Segment Start: PROVIDED INFORMATION
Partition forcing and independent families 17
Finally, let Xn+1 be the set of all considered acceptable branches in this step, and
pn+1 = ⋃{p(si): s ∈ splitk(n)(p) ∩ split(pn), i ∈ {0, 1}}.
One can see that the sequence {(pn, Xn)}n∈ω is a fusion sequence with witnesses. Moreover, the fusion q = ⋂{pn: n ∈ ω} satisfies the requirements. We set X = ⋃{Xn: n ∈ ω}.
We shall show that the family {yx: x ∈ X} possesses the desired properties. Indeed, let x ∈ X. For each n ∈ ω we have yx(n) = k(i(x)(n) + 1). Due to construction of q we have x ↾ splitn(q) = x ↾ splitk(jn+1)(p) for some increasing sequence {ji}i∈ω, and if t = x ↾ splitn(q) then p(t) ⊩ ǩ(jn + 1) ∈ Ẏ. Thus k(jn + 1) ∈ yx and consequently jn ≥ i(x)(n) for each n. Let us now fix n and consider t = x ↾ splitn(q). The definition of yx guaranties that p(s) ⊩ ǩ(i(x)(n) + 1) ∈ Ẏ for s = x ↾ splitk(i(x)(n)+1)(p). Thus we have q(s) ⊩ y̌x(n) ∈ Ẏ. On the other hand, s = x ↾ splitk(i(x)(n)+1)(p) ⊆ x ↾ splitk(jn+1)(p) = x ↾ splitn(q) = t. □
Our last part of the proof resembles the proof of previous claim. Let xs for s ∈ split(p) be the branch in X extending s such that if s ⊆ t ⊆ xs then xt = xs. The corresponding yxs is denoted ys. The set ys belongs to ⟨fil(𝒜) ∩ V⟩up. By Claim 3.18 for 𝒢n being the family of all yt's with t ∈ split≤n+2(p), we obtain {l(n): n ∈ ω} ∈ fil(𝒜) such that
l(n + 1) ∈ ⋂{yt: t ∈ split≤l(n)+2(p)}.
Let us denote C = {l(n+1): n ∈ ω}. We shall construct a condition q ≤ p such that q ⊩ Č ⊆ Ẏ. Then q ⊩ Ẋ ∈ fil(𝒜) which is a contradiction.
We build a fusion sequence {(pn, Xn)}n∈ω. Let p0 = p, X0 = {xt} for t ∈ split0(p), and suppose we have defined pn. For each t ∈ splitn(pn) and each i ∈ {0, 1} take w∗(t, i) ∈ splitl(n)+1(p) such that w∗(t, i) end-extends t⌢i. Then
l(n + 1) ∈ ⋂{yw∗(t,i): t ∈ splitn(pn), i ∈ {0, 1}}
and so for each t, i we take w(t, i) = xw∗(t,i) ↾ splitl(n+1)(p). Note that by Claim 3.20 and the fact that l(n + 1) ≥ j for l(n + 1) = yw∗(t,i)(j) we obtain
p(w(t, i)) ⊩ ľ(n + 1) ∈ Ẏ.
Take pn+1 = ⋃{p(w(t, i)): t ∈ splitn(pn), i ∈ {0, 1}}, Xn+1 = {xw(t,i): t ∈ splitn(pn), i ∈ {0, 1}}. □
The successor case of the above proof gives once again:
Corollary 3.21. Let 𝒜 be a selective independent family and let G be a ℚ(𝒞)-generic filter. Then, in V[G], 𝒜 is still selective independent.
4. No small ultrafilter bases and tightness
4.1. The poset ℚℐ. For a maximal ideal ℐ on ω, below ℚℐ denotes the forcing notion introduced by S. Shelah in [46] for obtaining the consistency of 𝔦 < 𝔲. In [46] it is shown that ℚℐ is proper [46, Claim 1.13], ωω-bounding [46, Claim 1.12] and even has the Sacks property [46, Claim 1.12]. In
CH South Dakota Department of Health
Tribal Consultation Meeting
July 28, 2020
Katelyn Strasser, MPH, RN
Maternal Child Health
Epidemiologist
Segment End: PROVIDED INFORMATION
▸ WHAT TO WORK ON:
Copy out all of the records above with nothing altered.

▸ REPLY:
Partition forcing and independent families 17
Finally, let Xn+1 be the set of all considered acceptable branches in this step, and
pn+1 = ⋃{p(si): s ∈ splitk(n)(p) ∩ split(pn), i ∈ {0, 1}}.
One can see that the sequence {(pn, Xn)}n∈ω is a fusion sequence with witnesses. Moreover, the fusion q = ⋂{pn: n ∈ ω} satisfies the requirements. We set X = ⋃{Xn: n ∈ ω}.
We shall show that the family {yx: x ∈ X} possesses the desired properties. Indeed, let x ∈ X. For each n ∈ ω we have yx(n) = k(i(x)(n) + 1). Due to construction of q we have x ↾ splitn(q) = x ↾ splitk(jn+1)(p) for some increasing sequence {ji}i∈ω, and if t = x ↾ splitn(q) then p(t) ⊩ ǩ(jn + 1) ∈ Ẏ. Thus k(jn + 1) ∈ yx and consequently jn ≥ i(x)(n) for each n. Let us now fix n and consider t = x ↾ splitn(q). The definition of yx guaranties that p(s) ⊩ ǩ(i(x)(n) + 1) ∈ Ẏ for s = x ↾ splitk(i(x)(n)+1)(p). Thus we have q(s) ⊩ y̌x(n) ∈ Ẏ. On the other hand, s = x ↾ splitk(i(x)(n)+1)(p) ⊆ x ↾ splitk(jn+1)(p) = x ↾ splitn(q) = t. □
Our last part of the proof resembles the proof of previous claim. Let xs for s ∈ split(p) be the branch in X extending s such that if s ⊆ t ⊆ xs then xt = xs. The corresponding yxs is denoted ys. The set ys belongs to ⟨fil(𝒜) ∩ V⟩up. By Claim 3.18 for 𝒢n being the family of all yt's with t ∈ split≤n+2(p), we obtain {l(n): n ∈ ω} ∈ fil(𝒜) such that
l(n + 1) ∈ ⋂{yt: t ∈ split≤l(n)+2(p)}.
Let us denote C = {l(n+1): n ∈ ω}. We shall construct a condition q ≤ p such that q ⊩ Č ⊆ Ẏ. Then q ⊩ Ẋ ∈ fil(𝒜) which is a contradiction.
We build a fusion sequence {(pn, Xn)}n∈ω. Let p0 = p, X0 = {xt} for t ∈ split0(p), and suppose we have defined pn. For each t ∈ splitn(pn) and each i ∈ {0, 1} take w∗(t, i) ∈ splitl(n)+1(p) such that w∗(t, i) end-extends t⌢i. Then
l(n + 1) ∈ ⋂{yw∗(t,i): t ∈ splitn(pn), i ∈ {0, 1}}
and so for each t, i we take w(t, i) = xw∗(t,i) ↾ splitl(n+1)(p). Note that by Claim 3.20 and the fact that l(n + 1) ≥ j for l(n + 1) = yw∗(t,i)(j) we obtain
p(w(t, i)) ⊩ ľ(n + 1) ∈ Ẏ.
Take pn+1 = ⋃{p(w(t, i)): t ∈ splitn(pn), i ∈ {0, 1}}, Xn+1 = {xw(t,i): t ∈ splitn(pn), i ∈ {0, 1}}. □
The successor case of the above proof gives once again:
Corollary 3.21. Let 𝒜 be a selective independent family and let G be a ℚ(𝒞)-generic filter. Then, in V[G], 𝒜 is still selective independent.
4. No small ultrafilter bases and tightness
4.1. The poset ℚℐ. For a maximal ideal ℐ on ω, below ℚℐ denotes the forcing notion introduced by S. Shelah in [46] for obtaining the consistency of 𝔦 < 𝔲. In [46] it is shown that ℚℐ is proper [46, Claim 1.13], ωω-bounding [46, Claim 1.12] and even has the Sacks property [46, Claim 1.12]. In
CH South Dakota Department of Health
Tribal Consultation Meeting
July 28, 2020
Katelyn Strasser, MPH, RN
Maternal Child Health
Epidemiologist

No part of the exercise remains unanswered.